▶ [Tugas Wajib]:
(A) Salin persis bagian teks tentang pencegahan ofensif KPK, mulai dari "Pencegahan ofensif dilakukan" sampai dengan "Sumba Barat Daya.".
(B) Terjemahkan kalimat dari teks tentang pencegahan ofensif KPK ini ke dalam bahasa Inggris: "Pencegahan ofensif dilakukan karena dianggap memberikan dampak signifikan."

▶ [Teks Halaman]:
Salah satu strategi Komisi Pemberantasan Korupsi (KPK) dalam pemberantasan korupsi adalah dengan pencegahan. Pencegahan yang menjadi framing publik, tentunya berupa kegiatan "mencegah" agar tidak terjadi korupsi. Namun, ada sisi lain dari strategi pencegahan itu sendiri, yaitu pencegahan ofensif. Bagaimana kegiatan pencegahan ofensif ini dilakukan?
Pencegahan ofensif dilakukan karena dianggap memberikan dampak signifikan. Kegiatan yang "bernada mengancam " akan menjebloskan ke tahanan pejabat negara atau swasta yang menurut KPK berpotensi merugikan negara. Misalnya pejabat yang selesai dengan jabatannya namun menguasai aset berupa rumah dinas, mobil dinas ataupun barang-barang lainnya. Pemerintah daerah setempat, melalui Badan Keuangan  dan Aset Daerah sudah memberikan peringatan dan melakukan upaya-upaya persuasive, namun tidak berhasil. Atau Bappeda ada kesulitan dalam menarik pajak terhadap restoran, hotel, pengelolaan tempat wisata dan wajib pajak lainnya menemui jalan buntu. Pada titik inilah, KPK hadir dengan pencegahan ofensif tadi, sebagaimana tervisualisasi dalam cover artikel ini, Kasatgas Pencegahan Dian Patria, turun lapangan melakukan pendampingan dengan jajaran Pemda Sumba Barat Daya.

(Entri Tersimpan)
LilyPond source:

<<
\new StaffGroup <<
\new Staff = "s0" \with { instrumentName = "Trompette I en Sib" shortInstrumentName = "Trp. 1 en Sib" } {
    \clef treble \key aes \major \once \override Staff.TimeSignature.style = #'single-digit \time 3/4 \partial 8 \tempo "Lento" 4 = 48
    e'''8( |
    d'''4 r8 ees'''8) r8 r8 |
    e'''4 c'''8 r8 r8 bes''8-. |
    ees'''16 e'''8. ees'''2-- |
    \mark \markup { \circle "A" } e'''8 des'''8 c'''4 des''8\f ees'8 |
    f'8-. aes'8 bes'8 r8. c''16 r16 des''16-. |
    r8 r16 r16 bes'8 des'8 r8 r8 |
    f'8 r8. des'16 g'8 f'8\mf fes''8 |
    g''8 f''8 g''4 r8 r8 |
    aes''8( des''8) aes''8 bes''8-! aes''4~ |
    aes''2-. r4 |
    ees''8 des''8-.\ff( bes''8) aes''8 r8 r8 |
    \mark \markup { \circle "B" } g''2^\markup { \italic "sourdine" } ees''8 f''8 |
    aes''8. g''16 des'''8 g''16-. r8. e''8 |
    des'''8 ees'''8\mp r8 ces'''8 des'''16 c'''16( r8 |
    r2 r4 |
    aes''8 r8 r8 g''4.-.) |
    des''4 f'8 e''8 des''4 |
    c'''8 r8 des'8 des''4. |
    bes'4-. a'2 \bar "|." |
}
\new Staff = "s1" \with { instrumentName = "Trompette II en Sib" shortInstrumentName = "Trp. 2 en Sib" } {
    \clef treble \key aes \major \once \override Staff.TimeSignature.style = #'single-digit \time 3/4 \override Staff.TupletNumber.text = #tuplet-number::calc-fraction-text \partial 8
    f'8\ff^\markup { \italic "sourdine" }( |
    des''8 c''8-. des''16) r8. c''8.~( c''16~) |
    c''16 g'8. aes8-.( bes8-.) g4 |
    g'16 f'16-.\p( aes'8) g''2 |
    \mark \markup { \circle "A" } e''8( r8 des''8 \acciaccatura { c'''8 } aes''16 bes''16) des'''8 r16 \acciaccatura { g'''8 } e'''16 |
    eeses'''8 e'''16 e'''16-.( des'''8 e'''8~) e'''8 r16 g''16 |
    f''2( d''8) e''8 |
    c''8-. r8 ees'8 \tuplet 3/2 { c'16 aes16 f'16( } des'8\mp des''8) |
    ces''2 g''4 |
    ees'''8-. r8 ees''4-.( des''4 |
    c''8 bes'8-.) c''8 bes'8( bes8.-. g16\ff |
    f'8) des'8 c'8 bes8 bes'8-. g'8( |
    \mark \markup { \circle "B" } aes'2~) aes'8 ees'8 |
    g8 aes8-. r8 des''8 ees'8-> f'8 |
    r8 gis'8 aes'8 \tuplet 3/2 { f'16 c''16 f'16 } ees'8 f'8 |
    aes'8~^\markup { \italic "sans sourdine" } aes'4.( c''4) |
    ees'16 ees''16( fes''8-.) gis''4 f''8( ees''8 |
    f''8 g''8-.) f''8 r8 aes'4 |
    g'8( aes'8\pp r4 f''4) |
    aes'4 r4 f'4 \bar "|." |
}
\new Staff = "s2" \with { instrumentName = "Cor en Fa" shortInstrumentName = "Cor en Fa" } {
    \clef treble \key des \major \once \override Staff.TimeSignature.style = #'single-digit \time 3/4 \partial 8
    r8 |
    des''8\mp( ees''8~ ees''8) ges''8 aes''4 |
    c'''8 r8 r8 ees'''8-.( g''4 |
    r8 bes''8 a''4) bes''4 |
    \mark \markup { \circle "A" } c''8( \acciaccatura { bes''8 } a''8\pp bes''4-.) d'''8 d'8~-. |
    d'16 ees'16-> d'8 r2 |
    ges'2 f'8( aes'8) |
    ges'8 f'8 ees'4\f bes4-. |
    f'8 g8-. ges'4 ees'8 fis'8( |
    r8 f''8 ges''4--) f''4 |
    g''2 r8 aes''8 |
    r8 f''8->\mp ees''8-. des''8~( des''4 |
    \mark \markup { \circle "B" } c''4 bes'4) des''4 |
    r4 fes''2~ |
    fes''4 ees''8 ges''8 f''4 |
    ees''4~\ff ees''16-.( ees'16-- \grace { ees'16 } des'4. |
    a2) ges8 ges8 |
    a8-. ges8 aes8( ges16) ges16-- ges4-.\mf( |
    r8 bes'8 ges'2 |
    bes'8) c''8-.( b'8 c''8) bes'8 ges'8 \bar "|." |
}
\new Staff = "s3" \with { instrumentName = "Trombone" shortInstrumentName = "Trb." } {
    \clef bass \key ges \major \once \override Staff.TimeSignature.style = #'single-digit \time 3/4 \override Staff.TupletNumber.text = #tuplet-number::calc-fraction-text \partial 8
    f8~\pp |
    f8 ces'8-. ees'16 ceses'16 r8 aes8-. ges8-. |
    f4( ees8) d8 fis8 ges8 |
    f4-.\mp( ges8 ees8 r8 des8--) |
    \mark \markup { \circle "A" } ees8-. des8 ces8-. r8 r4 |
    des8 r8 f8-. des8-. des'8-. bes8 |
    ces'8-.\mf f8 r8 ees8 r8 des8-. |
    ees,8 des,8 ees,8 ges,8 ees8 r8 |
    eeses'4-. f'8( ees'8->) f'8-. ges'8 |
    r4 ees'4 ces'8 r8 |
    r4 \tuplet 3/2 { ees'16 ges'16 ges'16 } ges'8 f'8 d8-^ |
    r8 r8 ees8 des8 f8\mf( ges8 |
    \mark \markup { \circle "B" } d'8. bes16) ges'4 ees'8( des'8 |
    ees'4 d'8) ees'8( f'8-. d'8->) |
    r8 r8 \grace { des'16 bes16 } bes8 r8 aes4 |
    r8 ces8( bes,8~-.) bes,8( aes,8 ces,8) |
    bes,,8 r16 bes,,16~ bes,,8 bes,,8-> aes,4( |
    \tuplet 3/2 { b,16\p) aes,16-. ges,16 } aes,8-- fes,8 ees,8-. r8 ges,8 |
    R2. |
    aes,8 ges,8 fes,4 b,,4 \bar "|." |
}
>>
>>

▶ [Jawaban Latihan]:
(A)
Pencegahan ofensif dilakukan karena dianggap memberikan dampak signifikan. Kegiatan yang "bernada mengancam " akan menjebloskan ke tahanan pejabat negara atau swasta yang menurut KPK berpotensi merugikan negara. Misalnya pejabat yang selesai dengan jabatannya namun menguasai aset berupa rumah dinas, mobil dinas ataupun barang-barang lainnya. Pemerintah daerah setempat, melalui Badan Keuangan  dan Aset Daerah sudah memberikan peringatan dan melakukan upaya-upaya persuasive, namun tidak berhasil. Atau Bappeda ada kesulitan dalam menarik pajak terhadap restoran, hotel, pengelolaan tempat wisata dan wajib pajak lainnya menemui jalan buntu. Pada titik inilah, KPK hadir dengan pencegahan ofensif tadi, sebagaimana tervisualisasi dalam cover artikel ini, Kasatgas Pencegahan Dian Patria, turun lapangan melakukan pendampingan dengan jajaran Pemda Sumba Barat Daya.

(B) Offensive prevention is carried out because it is considered to have a significant impact.